Interruptions are triggered when organisations that are receiving funds are found to have not complied with EU regulations, the rules of the programmes, procurement regulations or state aid law, or when they cannot, after several years, trace receipts, invoices or staff time sheets. Although it is absolutely correct to expect sound management of structural funds, the disruption and difficulties for smaller organisations that have to repay funds or that have their grants cancelled after several years’ work can be severe.
We have taken advantage of the requirement that we concentrate structural funds on a limited number of key themes to focus funds through the Scottish Government’s policy directorates and agencies and through local authorities, on the basis that those organisations should have match funding and the capacity to cope with regulatory compliance—which has increased in recent years—and the considerable EU audit burden that is always associated with structural funds. Those organisations also have the capacity to run procurement and challenge fund processes into which the smaller organisations that would previously have bid directly for structural funds can now bid without having to carry the audit burden and risk directly.

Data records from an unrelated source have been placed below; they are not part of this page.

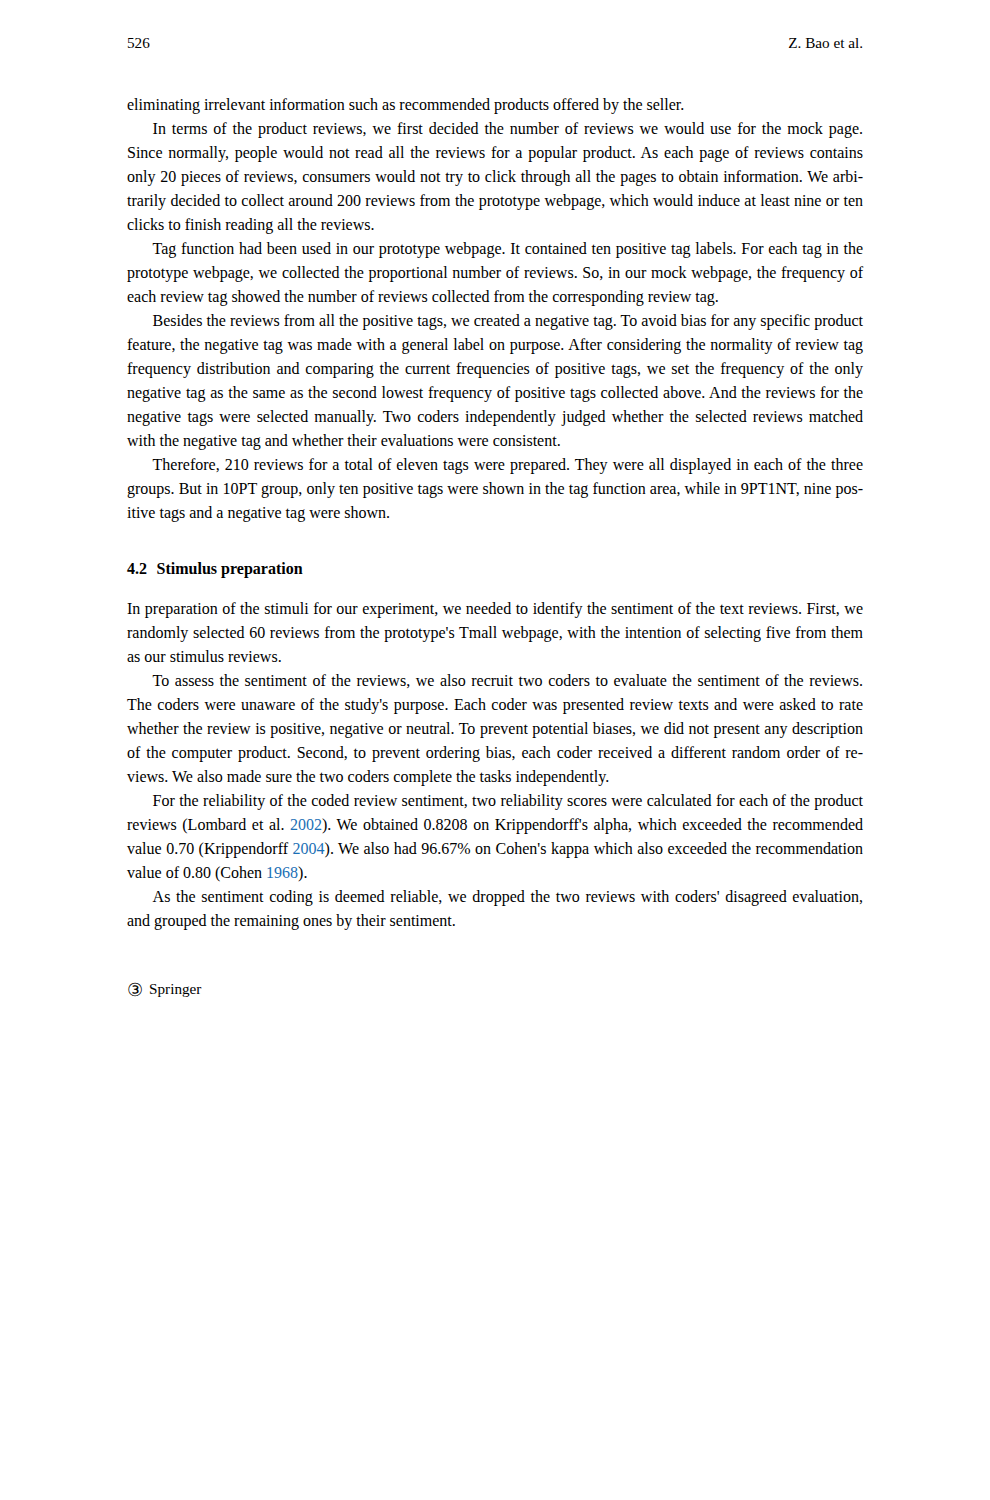526 Z. Bao et al.
eliminating irrelevant information such as recommended products offered by the seller.
In terms of the product reviews, we first decided the number of reviews we would use for the mock page. Since normally, people would not read all the reviews for a popular product. As each page of reviews contains only 20 pieces of reviews, consumers would not try to click through all the pages to obtain information. We arbitrarily decided to collect around 200 reviews from the prototype webpage, which would induce at least nine or ten clicks to finish reading all the reviews.
Tag function had been used in our prototype webpage. It contained ten positive tag labels. For each tag in the prototype webpage, we collected the proportional number of reviews. So, in our mock webpage, the frequency of each review tag showed the number of reviews collected from the corresponding review tag.
Besides the reviews from all the positive tags, we created a negative tag. To avoid bias for any specific product feature, the negative tag was made with a general label on purpose. After considering the normality of review tag frequency distribution and comparing the current frequencies of positive tags, we set the frequency of the only negative tag as the same as the second lowest frequency of positive tags collected above. And the reviews for the negative tags were selected manually. Two coders independently judged whether the selected reviews matched with the negative tag and whether their evaluations were consistent.
Therefore, 210 reviews for a total of eleven tags were prepared. They were all displayed in each of the three groups. But in 10PT group, only ten positive tags were shown in the tag function area, while in 9PT1NT, nine positive tags and a negative tag were shown.
4.2 Stimulus preparation
In preparation of the stimuli for our experiment, we needed to identify the sentiment of the text reviews. First, we randomly selected 60 reviews from the prototype's Tmall webpage, with the intention of selecting five from them as our stimulus reviews.
To assess the sentiment of the reviews, we also recruit two coders to evaluate the sentiment of the reviews. The coders were unaware of the study's purpose. Each coder was presented review texts and were asked to rate whether the review is positive, negative or neutral. To prevent potential biases, we did not present any description of the computer product. Second, to prevent ordering bias, each coder received a different random order of reviews. We also made sure the two coders complete the tasks independently.
For the reliability of the coded review sentiment, two reliability scores were calculated for each of the product reviews (Lombard et al. 2002). We obtained 0.8208 on Krippendorff's alpha, which exceeded the recommended value 0.70 (Krippendorff 2004). We also had 96.67% on Cohen's kappa which also exceeded the recommendation value of 0.80 (Cohen 1968).
As the sentiment coding is deemed reliable, we dropped the two reviews with coders' disagreed evaluation, and grouped the remaining ones by their sentiment.
③ Springer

Our approach is yielding fewer projects but much wider use of procurement and simplified costing methods. It means, for instance, that structural funds are being used to expand a Big Lottery Fund poverty and social inclusion programme, which means that third sector bodies do not now have to apply separately for Big Lottery funding and structural funds. It means that local authorities can procure local third sector organisations to deliver employability programmes without those organisations having to be accountable to the European auditors. It also means that the business gateway can be expanded to support local growth companies in partnership with Scottish Enterprise and Highlands and Islands Enterprise.
I could go on, but I think that I have illustrated our approach and demonstrated our concern not to put smaller organisations at risk, our concern to make best use of delivery capacity and available match funding, and our concern—this is our overriding concern, and I know that it is the committee’s concern—to achieve the best possible impact from the structural funds.